**EXERCISE REQUIREMENTS:** Wherever an image appears in the records, exclude it, and reproduce everything else exactly.

• • • • •

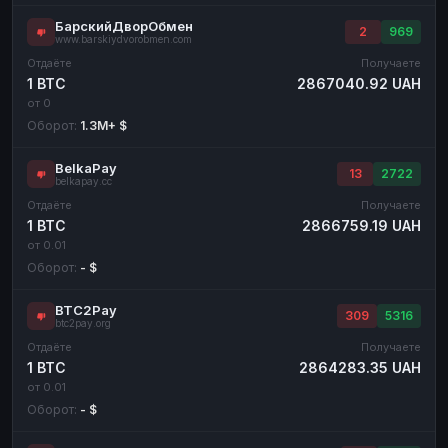
БарскийДворОбмен
2
969
www.barskiydvorobmen.com
Отдаёте
Получаете
1 BTC
2867040.92 UAH
от 0
Оборот:
1.3M+ $
BelkaPay
13
2722
belkapay.cc
Отдаёте
Получаете
1 BTC
2866759.19 UAH
от 0.01
Оборот:
- $
BTC2Pay
309
5316
btc2pay.org
Отдаёте
Получаете
1 BTC
2864283.35 UAH
от 0.01
Оборот:
- $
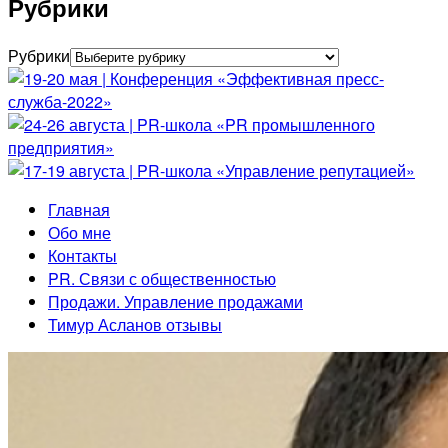
Рубрики
Рубрики
Главная
Обо мне
Контакты
PR. Связи с общественностью
Продажи. Управление продажами
Тимур Асланов отзывы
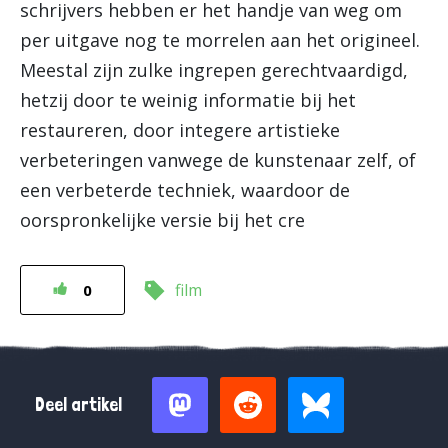
schrijvers hebben er het handje van weg om
per uitgave nog te morrelen aan het origineel.
Meestal zijn zulke ingrepen gerechtvaardigd,
hetzij door te weinig informatie bij het
restaureren, door integere artistieke
verbeteringen vanwege de kunstenaar zelf, of
een verbeterde techniek, waardoor de
oorspronkelijke versie bij het cre
film
0
Deel artikel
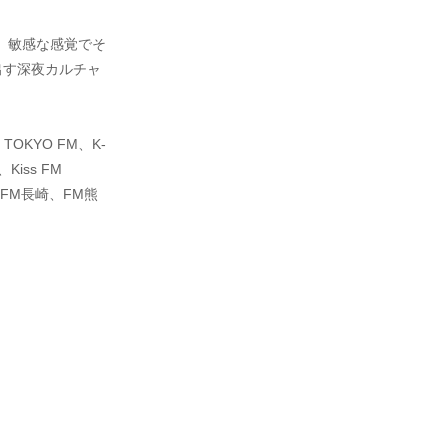
と、敏感な感覚でそ
出す深夜カルチャ
OKYO FM、K-
iss FM
FM長崎、FM熊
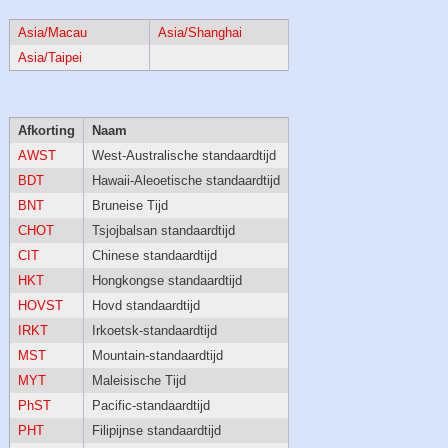
Asia/Macau
Asia/Shanghai
Asia/Taipei
Afkorting
Naam
AWST
West-Australische standaardtijd
BDT
Hawaii-Aleoetische standaardtijd
BNT
Bruneise Tijd
CHOT
Tsjojbalsan standaardtijd
CIT
Chinese standaardtijd
HKT
Hongkongse standaardtijd
HOVST
Hovd standaardtijd
IRKT
Irkoetsk-standaardtijd
MST
Mountain-standaardtijd
MYT
Maleisische Tijd
PhST
Pacific-standaardtijd
PHT
Filipijnse standaardtijd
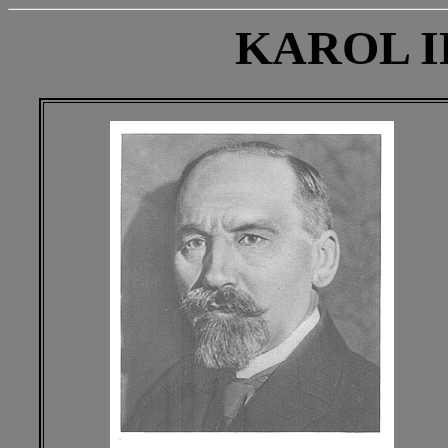
KAROL 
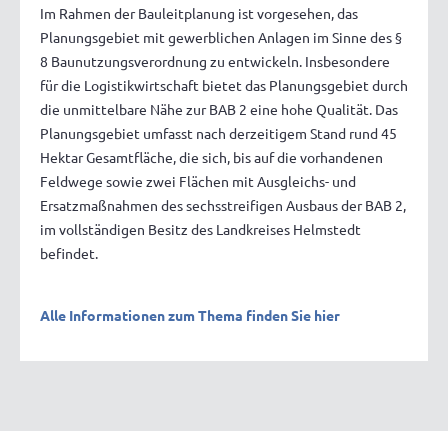
Im Rahmen der Bauleitplanung ist vorgesehen, das
Planungsgebiet mit gewerblichen Anlagen im Sinne des §
8 Baunutzungsverordnung zu entwickeln. Insbesondere
für die Logistikwirtschaft bietet das Planungsgebiet durch
die unmittelbare Nähe zur BAB 2 eine hohe Qualität. Das
Planungsgebiet umfasst nach derzeitigem Stand rund 45
Hektar Gesamtfläche, die sich, bis auf die vorhandenen
Feldwege sowie zwei Flächen mit Ausgleichs- und
Ersatzmaßnahmen des sechsstreifigen Ausbaus der BAB 2,
im vollständigen Besitz des Landkreises Helmstedt
befindet.
Alle Informationen zum Thema finden Sie hier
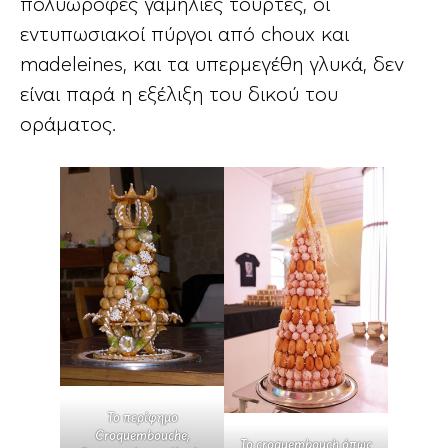
πολυώροφες γαμήλιες τούρτες, οι
εντυπωσιακοί πύργοι από choux και
madeleines, και τα υπερμεγέθη γλυκά, δεν
είναι παρά η εξέλιξη του δικού του
οράματος.
Το περίφημο
Croquembouche,
Το croquembouch όπως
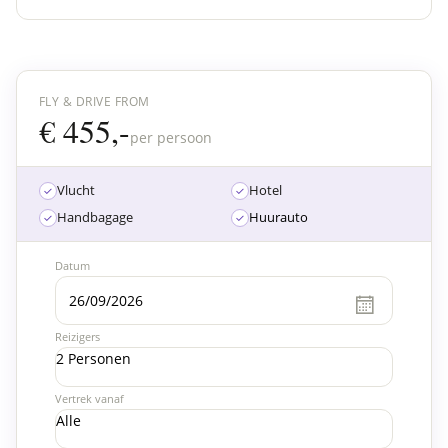
FLY & DRIVE FROM
€ 455,-
per persoon
Vlucht
Hotel
Handbagage
Huurauto
Datum
Reizigers
2 Personen
Vertrek vanaf
Alle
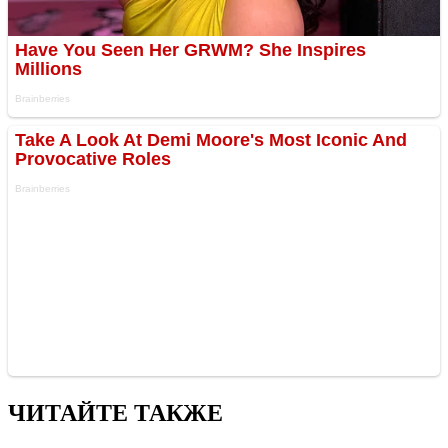
ЧИТАЙТЕ ТАКЖЕ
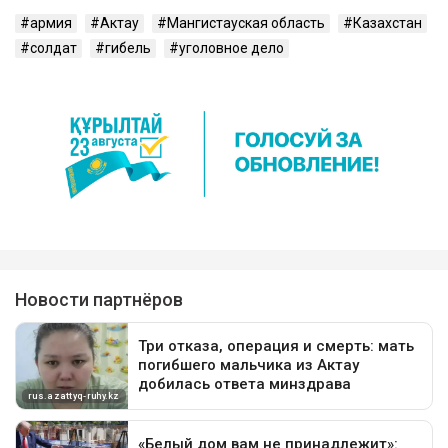
армия
Актау
Мангистауская область
Казахстан
солдат
гибель
уголовное дело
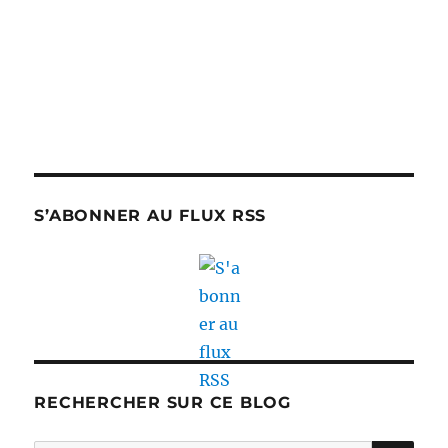
S’ABONNER AU FLUX RSS
RECHERCHER SUR CE BLOG
RE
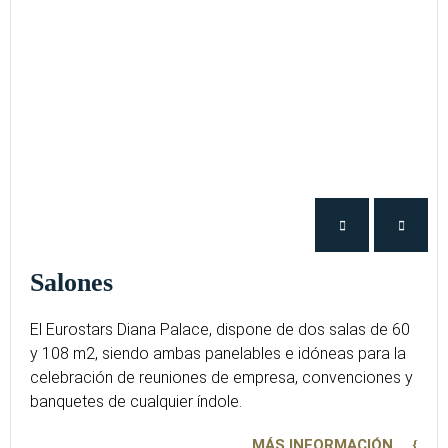
Salones
El Eurostars Diana Palace, dispone de dos salas de 60
y 108 m2, siendo ambas panelables e idóneas para la
celebración de reuniones de empresa, convenciones y
banquetes de cualquier índole.
MÁS INFORMACIÓN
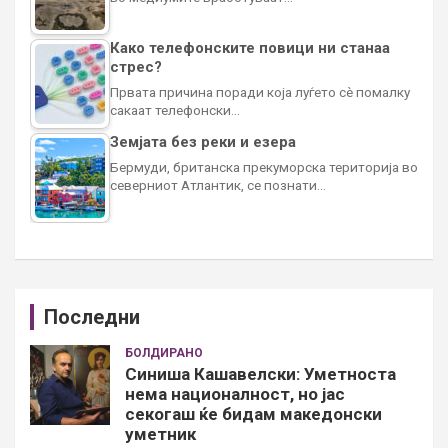
Како телефонските повици ни станаа
стрес?
Првата причина поради која луѓето сè помалку
сакаат телефонски…
Земјата без реки и езера
Бермуди, британска прекуморска територија во
северниот Атлантик, се познати…
Последни
БОЛДИРАНО
Синиша Кашавелски: Уметноста
нема националност, но јас
секогаш ќе бидам македонски
уметник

• • • • •

**ANSWER FOR THE TASK:**
БарскийДворОбмен
2
969
www.barskiydvorobmen.com
Отдаёте
Получаете
1 BTC
2867040.92 UAH
от 0
Оборот:
1.3M+ $
BelkaPay
13
2722
belkapay.cc
Отдаёте
Получаете
1 BTC
2866759.19 UAH
от 0.01
Оборот:
- $
BTC2Pay
309
5316
btc2pay.org
Отдаёте
Получаете
1 BTC
2864283.35 UAH
от 0.01
Оборот:
- $
Рубрики
Рубрики
Главная
Обо мне
Контакты
PR. Связи с общественностью
Продажи. Управление продажами
Тимур Асланов отзывы
schrijvers hebben er het handje van weg om
per uitgave nog te morrelen aan het origineel.
Meestal zijn zulke ingrepen gerechtvaardigd,
hetzij door te weinig informatie bij het
restaureren, door integere artistieke
verbeteringen vanwege de kunstenaar zelf, of
een verbeterde techniek, waardoor de
oorspronkelijke versie bij het cre
film
0
Deel artikel
と、敏感な感覚でそ
出す深夜カルチャ
OKYO FM、K-
iss FM
FM長崎、FM熊
Asia/Macau
Asia/Shanghai
Asia/Taipei
Afkorting
Naam
AWST
West-Australische standaardtijd
BDT
Hawaii-Aleoetische standaardtijd
BNT
Bruneise Tijd
CHOT
Tsjojbalsan standaardtijd
CIT
Chinese standaardtijd
HKT
Hongkongse standaardtijd
HOVST
Hovd standaardtijd
IRKT
Irkoetsk-standaardtijd
MST
Mountain-standaardtijd
MYT
Maleisische Tijd
PhST
Pacific-standaardtijd
PHT
Filipijnse standaardtijd
KAROL 
Im Rahmen der Bauleitplanung ist vorgesehen, das
Planungsgebiet mit gewerblichen Anlagen im Sinne des §
8 Baunutzungsverordnung zu entwickeln. Insbesondere
für die Logistikwirtschaft bietet das Planungsgebiet durch
die unmittelbare Nähe zur BAB 2 eine hohe Qualität. Das
Planungsgebiet umfasst nach derzeitigem Stand rund 45
Hektar Gesamtfläche, die sich, bis auf die vorhandenen
Feldwege sowie zwei Flächen mit Ausgleichs- und
Ersatzmaßnahmen des sechsstreifigen Ausbaus der BAB 2,
im vollständigen Besitz des Landkreises Helmstedt
befindet.
Alle Informationen zum Thema finden Sie hier
πολυώροφες γαμήλιες τούρτες, οι
εντυπωσιακοί πύργοι από choux και
madeleines, και τα υπερμεγέθη γλυκά, δεν
είναι παρά η εξέλιξη του δικού του
οράματος.
Το περίφημο
Croquembouche,
Το croquembouch όπως
FLY & DRIVE FROM
€ 455,-
per persoon
Vlucht
Hotel
Handbagage
Huurauto
Datum
Reizigers
2 Personen
Vertrek vanaf
Alle
ЧИТАЙТЕ ТАКЖЕ
армия
Актау
Мангистауская область
Казахстан
солдат
гибель
уголовное дело
S’ABONNER AU FLUX RSS
RECHERCHER SUR CE BLOG
RE
Salones
El Eurostars Diana Palace, dispone de dos salas de 60
y 108 m2, siendo ambas panelables e idóneas para la
celebración de reuniones de empresa, convenciones y
banquetes de cualquier índole.
MÁS INFORMACIÓN
Како телефонските повици ни станаа
стрес?
Првата причина поради која луѓето сè помалку
сакаат телефонски…
Земјата без реки и езера
Бермуди, британска прекуморска територија во
северниот Атлантик, се познати…
Последни
БОЛДИРАНО
Синиша Кашавелски: Уметноста
нема националност, но јас
секогаш ќе бидам македонски
уметник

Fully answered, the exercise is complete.